A few concluding observations:


  • It is more than a little ironic that private sector involvement in K-12 education is almost always touted as a much-needed source of diversity in public schools--but here the P3 "cookie cutter" model serves as a potentially mind-numbing source of uniformity. Whatever one school lacks--in terms of materials, gym or library facilities, and so on--they will all lack. And the design and operation of these schools will not reflect the unique characteristics of the local communities in which they are built.

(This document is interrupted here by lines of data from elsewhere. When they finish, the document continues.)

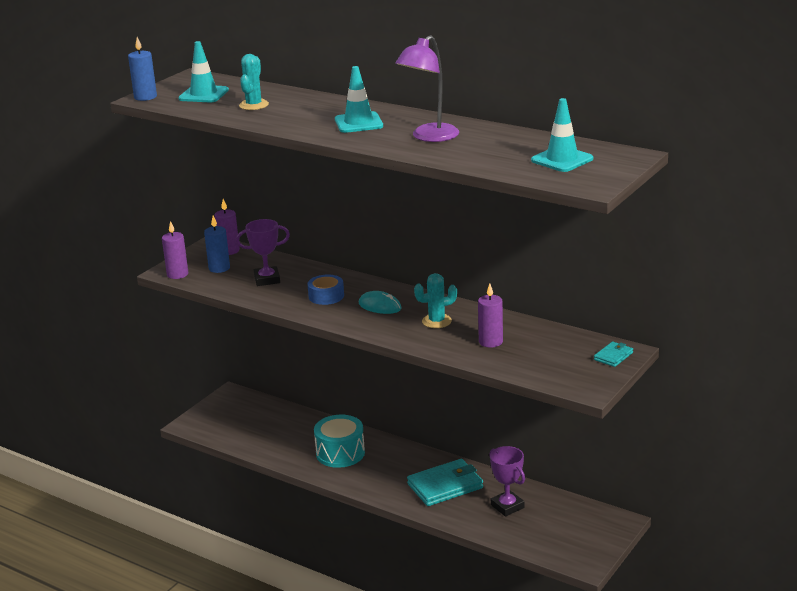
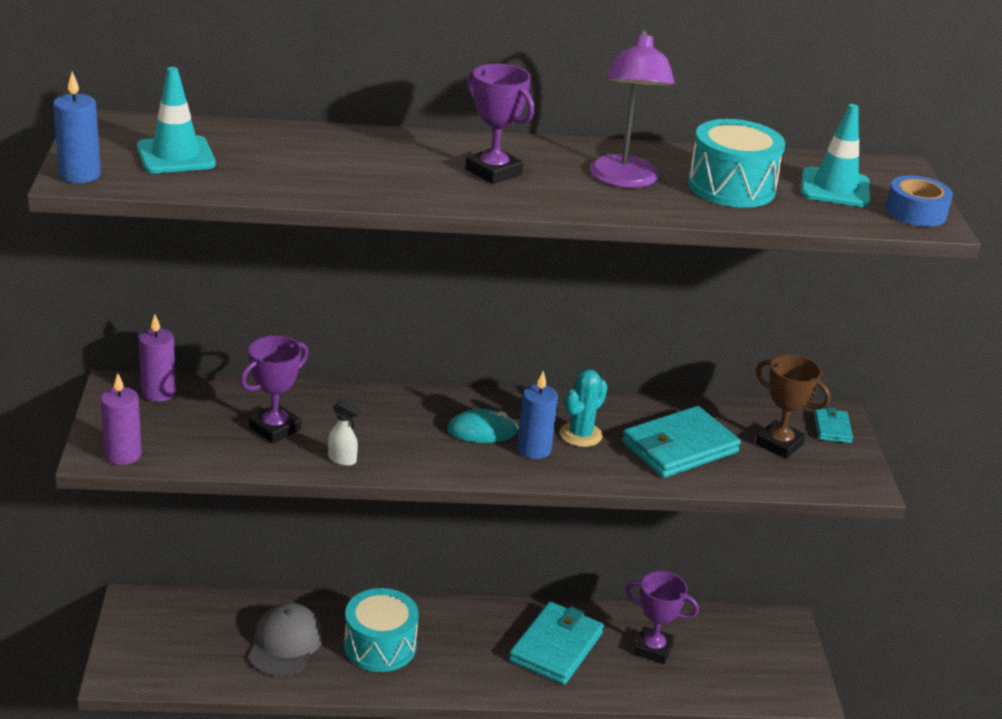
camera: 40 degrees left, 5 degrees up
blue candle [204,216,230,273] -> blue candle moved to [517,371,558,459]
turquoise cactus [239,54,269,110] -> none
blue tape [308,275,344,305] -> blue tape moved to [885,175,953,227]
turquoise traffic cone [335,66,383,133] -> purple trophy [465,64,534,184]
purple candle [478,284,503,348] -> turquoise wallet [622,406,741,478]
none -> grey cap [248,603,323,677]
none -> white spray bottle [328,400,362,466]
none -> turquoise drum [688,119,785,208]
none -> brown trophy [755,354,831,459]

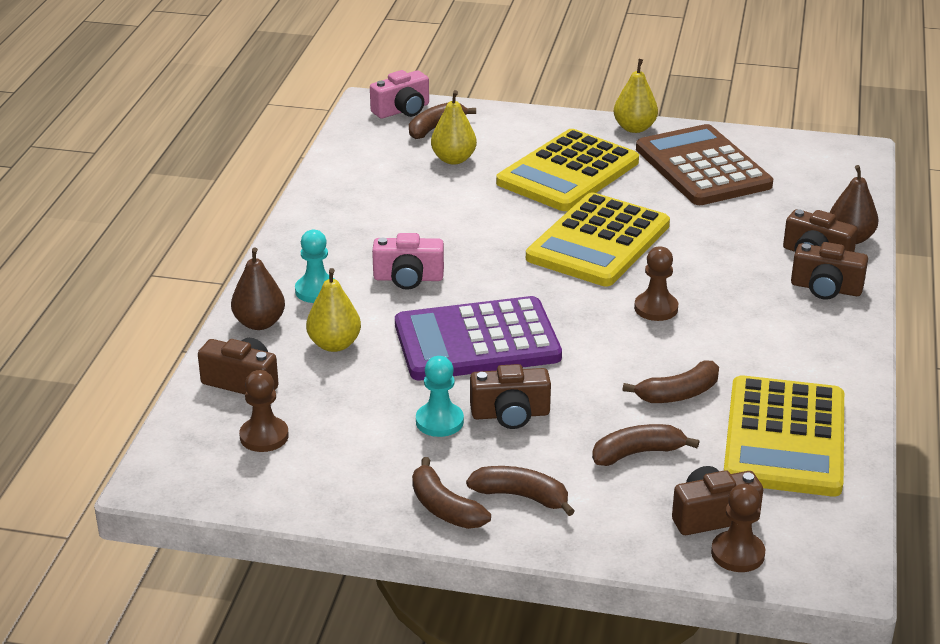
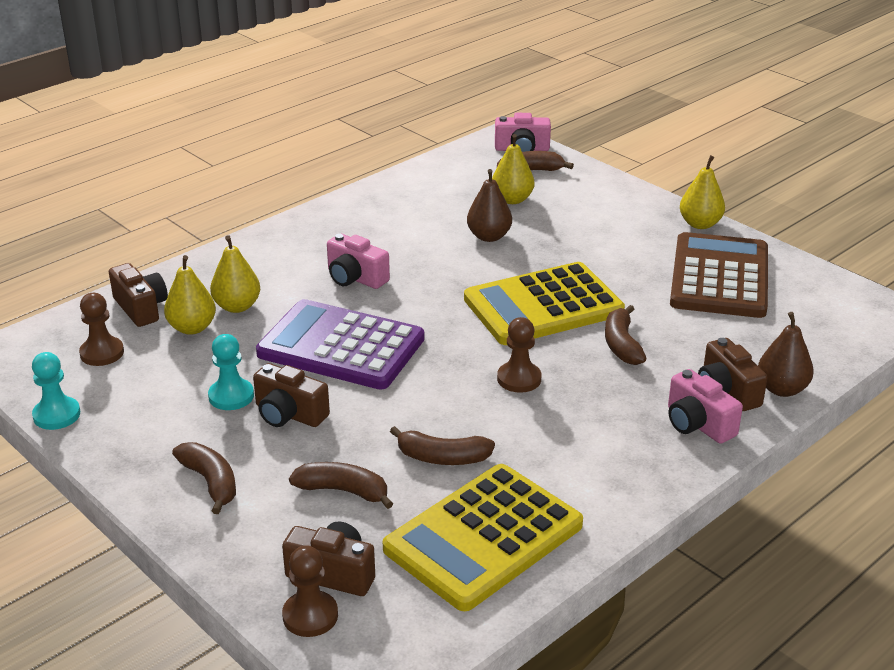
camera: 35 degrees right, 0 degrees up
brown pear [231,247,285,330] -> brown pear moved to [467,169,512,242]
turquoise pawn [295,230,334,303] -> turquoise pawn moved to [32,352,80,430]
brown banana [412,457,491,529] -> brown banana moved to [605,305,647,365]
yellow calculator [496,129,639,211] -> none
brown camera [791,242,868,300] -> pink camera [668,369,743,444]
none -> yellow pear [164,255,216,335]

  • It is noteworthy that the BC Liberals stand formally and philosophically opposed to business subsidies, yet uncritically embrace P3s as a policy instrument. Is that a wholly consistent position? The P3 movement has been described as a "capital security" program, creating de facto maintenance monopolies for up to 30 years in exchange for lower short-term costs for government. Is that just business subsidization by another name?


  • A formal system of review and policy evaluation needs to be put in place that will fully take into account the hidden and long-term costs of P3s. Since I take the view that P3s are not essentially good or bad, but are presumptively prone to certain failings, I believe that mechanisms of review which are attentive to those concerns are crucial.

  • Such a sober and balanced review could lead to recommendations to ensure that true competition continues beyond the initial awarding of contracts--and possibly a movement towards a more standard choice between either public provision and/or "contracting out".

  • More hopefully, it could also lead to a redefinition of what genuine public-private partnership ought to mean: continuing openness, competition and public accountability for all facilities and services paid for substantially by the taxpayer.